SUPPLIED PASSAGE:
[petsc-users] segfault in MatAssemblyEnd() when using large matrices on multi-core MAC OS-X

Matthew Knepley knepley at gmail.com
Mon Jul 30 17:11:49 CDT 2012


On Mon, Jul 30, 2012 at 5:04 PM, Ronald M. Caplan <caplanr at predsci.com>wrote:

> Hi everyone,
>
> I seem to have solved the problem.
>
> I was storing my entire matrix on node 0 and then calling MatAssembly
> (begin and end) on all nodes (which should have worked...).
>
> Apparently I was using too much space for the buffering or the like,
> because when I change the code so each node sets its own matrix values,
> than the MatAssemblyEnd does not seg fault.
>

Hmm, it should give a nice error, not SEGV so I am still interested in the
stack trace.


> Why should this be the case?   How many elements of a vector or matrix can
> a single node "set" before Assembly to distribute over all nodes?

INFORMATION PROVIDED:
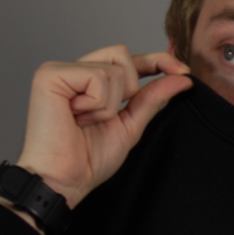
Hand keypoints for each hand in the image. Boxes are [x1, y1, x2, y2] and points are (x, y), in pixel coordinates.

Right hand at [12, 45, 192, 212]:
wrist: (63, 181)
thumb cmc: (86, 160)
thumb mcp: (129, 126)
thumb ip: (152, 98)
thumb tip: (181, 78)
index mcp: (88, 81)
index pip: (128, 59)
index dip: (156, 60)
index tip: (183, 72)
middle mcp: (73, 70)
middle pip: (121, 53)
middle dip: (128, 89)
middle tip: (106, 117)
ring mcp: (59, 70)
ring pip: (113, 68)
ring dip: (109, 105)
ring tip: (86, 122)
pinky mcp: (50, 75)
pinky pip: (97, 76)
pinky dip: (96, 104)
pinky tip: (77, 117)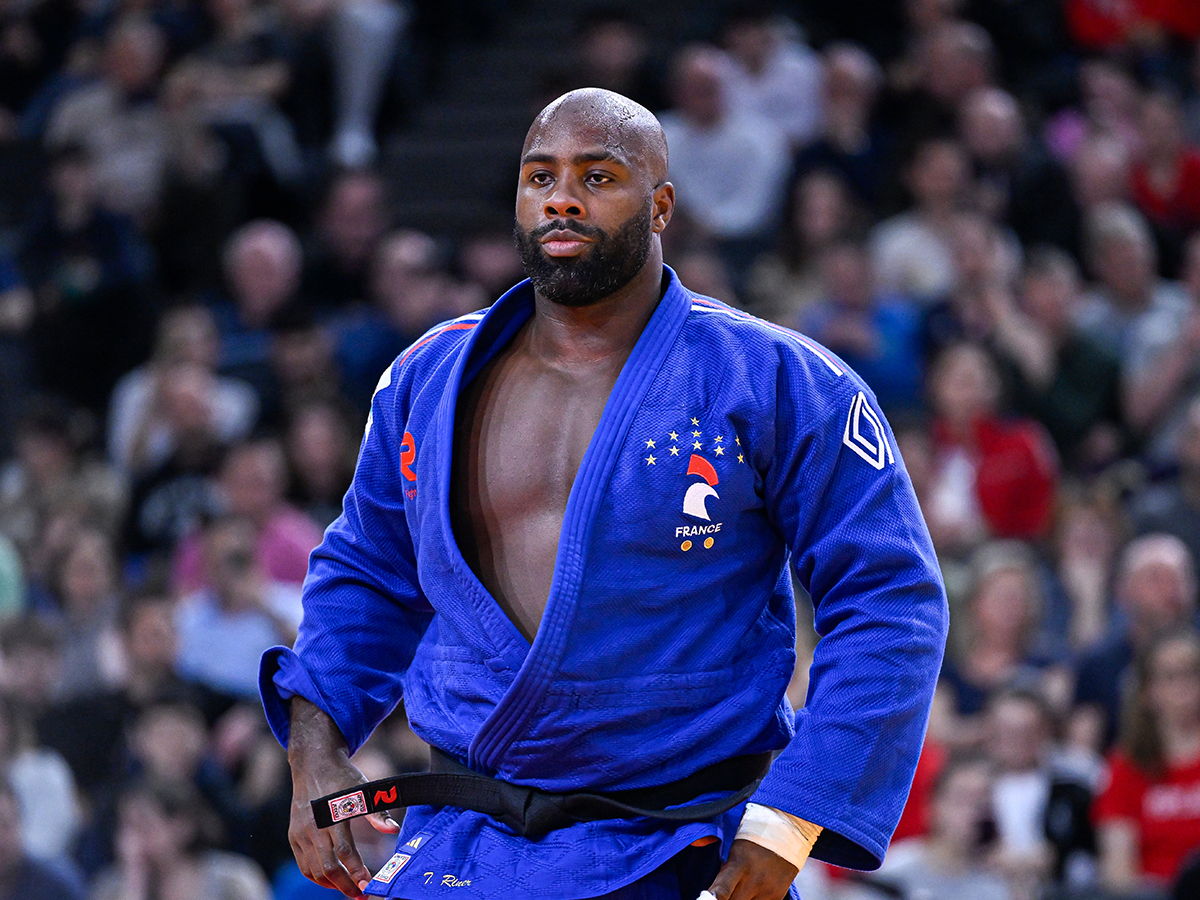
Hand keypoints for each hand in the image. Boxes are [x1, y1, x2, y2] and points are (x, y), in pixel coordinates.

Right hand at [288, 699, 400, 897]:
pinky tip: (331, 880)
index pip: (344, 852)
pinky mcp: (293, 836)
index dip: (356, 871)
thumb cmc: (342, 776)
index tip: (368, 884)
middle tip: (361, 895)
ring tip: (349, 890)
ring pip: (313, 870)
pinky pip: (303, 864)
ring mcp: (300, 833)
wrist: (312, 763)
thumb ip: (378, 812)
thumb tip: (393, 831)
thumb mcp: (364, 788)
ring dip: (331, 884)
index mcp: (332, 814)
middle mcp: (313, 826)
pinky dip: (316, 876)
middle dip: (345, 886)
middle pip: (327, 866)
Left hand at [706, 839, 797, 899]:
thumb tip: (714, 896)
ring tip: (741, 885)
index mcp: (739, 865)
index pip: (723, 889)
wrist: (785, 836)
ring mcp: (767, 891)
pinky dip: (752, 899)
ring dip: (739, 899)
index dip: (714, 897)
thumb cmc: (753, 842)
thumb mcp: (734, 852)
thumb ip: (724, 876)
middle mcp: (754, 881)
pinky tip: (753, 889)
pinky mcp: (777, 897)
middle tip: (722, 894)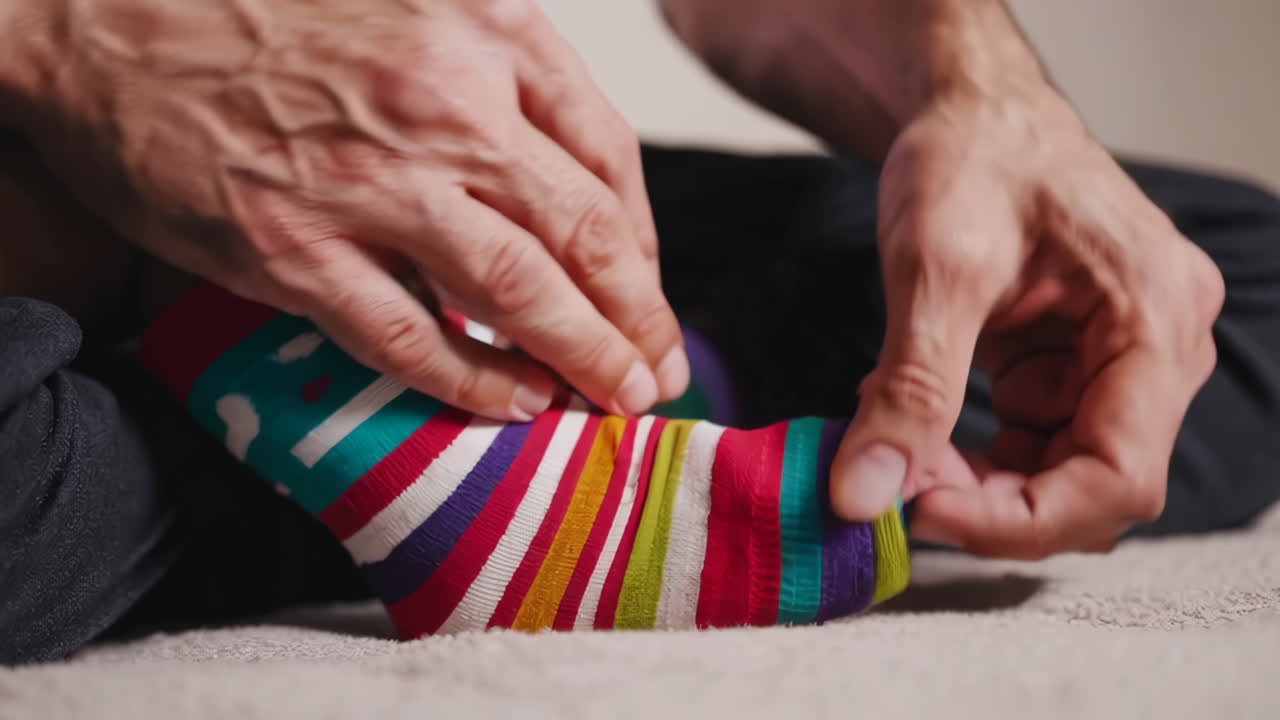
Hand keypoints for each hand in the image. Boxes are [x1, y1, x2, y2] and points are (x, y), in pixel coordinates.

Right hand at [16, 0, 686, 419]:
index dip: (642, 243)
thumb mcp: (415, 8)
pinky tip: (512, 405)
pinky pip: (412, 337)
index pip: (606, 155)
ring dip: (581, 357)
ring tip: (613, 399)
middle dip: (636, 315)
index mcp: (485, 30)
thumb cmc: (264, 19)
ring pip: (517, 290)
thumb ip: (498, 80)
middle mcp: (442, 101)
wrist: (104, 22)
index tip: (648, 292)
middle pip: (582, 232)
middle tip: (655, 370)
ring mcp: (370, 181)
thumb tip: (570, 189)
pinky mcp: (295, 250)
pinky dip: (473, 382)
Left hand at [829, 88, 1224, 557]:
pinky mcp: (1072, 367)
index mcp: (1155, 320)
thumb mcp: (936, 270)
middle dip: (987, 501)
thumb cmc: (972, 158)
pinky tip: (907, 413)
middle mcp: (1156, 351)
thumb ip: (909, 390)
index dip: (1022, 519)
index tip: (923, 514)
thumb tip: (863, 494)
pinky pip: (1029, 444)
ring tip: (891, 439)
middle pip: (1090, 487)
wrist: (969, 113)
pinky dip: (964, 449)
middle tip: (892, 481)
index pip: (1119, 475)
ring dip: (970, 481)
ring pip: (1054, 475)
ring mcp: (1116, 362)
--
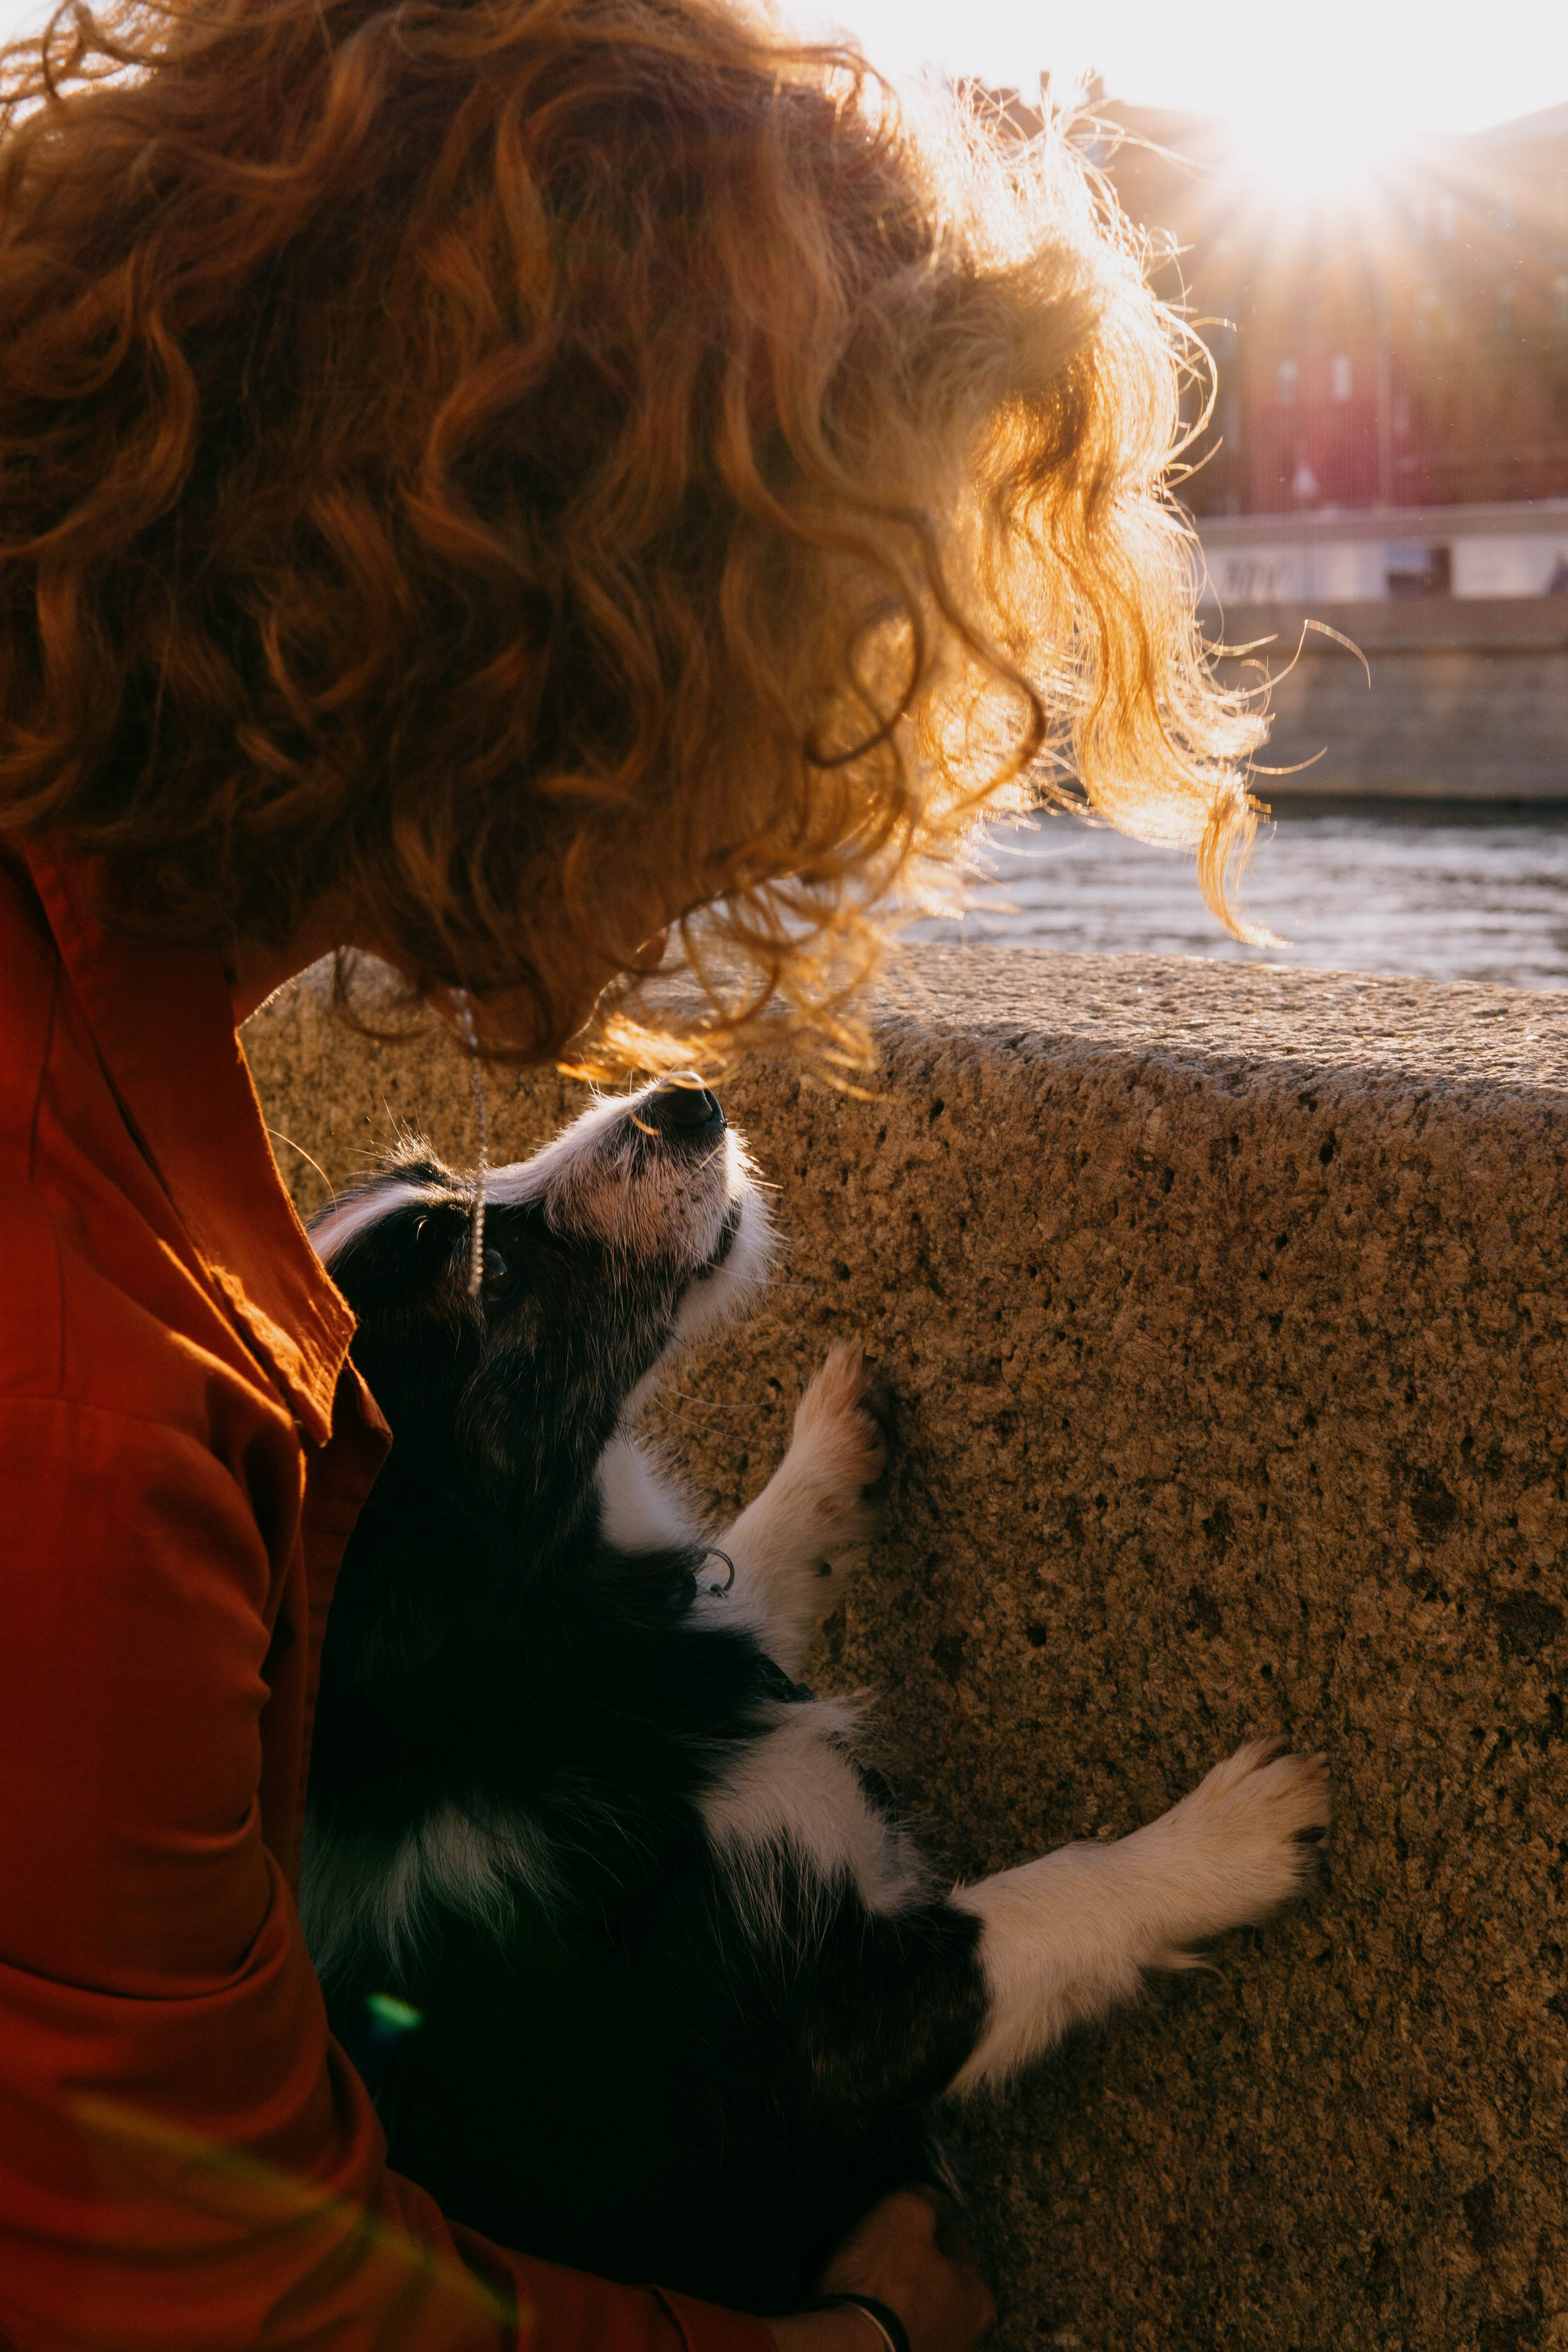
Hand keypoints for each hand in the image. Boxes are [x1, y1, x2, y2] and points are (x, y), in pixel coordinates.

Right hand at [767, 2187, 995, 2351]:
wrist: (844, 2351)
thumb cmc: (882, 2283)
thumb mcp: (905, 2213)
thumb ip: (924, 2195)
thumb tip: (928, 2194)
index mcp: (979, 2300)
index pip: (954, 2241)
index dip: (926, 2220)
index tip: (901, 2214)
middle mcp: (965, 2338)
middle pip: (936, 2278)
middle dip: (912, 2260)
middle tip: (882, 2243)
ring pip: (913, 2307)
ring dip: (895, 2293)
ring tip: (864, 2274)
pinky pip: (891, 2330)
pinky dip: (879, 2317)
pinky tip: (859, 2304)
---
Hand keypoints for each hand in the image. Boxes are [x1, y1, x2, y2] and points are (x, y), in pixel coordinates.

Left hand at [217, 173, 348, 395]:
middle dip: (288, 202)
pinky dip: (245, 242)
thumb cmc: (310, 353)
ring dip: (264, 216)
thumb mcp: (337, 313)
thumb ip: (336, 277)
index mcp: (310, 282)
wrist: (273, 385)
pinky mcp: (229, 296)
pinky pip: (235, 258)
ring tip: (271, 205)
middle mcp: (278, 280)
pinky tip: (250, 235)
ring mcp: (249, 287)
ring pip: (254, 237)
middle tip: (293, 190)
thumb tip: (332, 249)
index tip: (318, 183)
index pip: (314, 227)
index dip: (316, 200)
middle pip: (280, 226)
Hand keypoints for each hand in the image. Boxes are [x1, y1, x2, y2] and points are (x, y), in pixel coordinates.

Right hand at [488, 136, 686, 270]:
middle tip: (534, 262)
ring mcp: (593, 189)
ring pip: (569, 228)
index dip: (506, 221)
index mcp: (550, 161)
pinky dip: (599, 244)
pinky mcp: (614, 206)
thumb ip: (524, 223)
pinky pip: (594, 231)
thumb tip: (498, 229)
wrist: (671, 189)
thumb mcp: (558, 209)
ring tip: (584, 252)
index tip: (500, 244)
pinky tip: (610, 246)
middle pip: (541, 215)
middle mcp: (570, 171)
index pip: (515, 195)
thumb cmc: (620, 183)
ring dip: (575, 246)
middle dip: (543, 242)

ASSIGNMENT: Continue the mailing-list thread about the MatAssemblyEnd() segfault from its last line.

RESPONSE AREA:
>

If you are going to set a ton of elements, consider using
MAT_ASSEMBLY_FLUSH and calling Assembly a few times during the loop.

    Matt


>  - Ron C
>
>
>
>
> On Fri, Jul 27, 2012 at 2:14 PM, Ronald M. Caplan <caplanr at predsci.com>wrote:
>
>> Hi,
>>
>> I do not know how to get the stack trace.
>>
>> Attached is the code and makefile.
>>
>> The value of npts is set to 25 which is where the code crashes with more
>> than one core running.   If I set the npts to around 10, then the code
>> works with up to 12 processes (fast too!) but no more otherwise there is a
>> crash as well.
>>
>> Thanks for your help!
>>
>>  - Ron C
>>
>>
>> On Fri, Jul 27, 2012 at 1:52 PM, Matthew Knepley <knepley at gmail.com>wrote:
>>
>>> On Fri, Jul 27, 2012 at 3:35 PM, Ronald M. Caplan <caplanr at predsci.com>wrote:
>>>
>>>> 1) Checked it, had no leaks or any other problems that I could see.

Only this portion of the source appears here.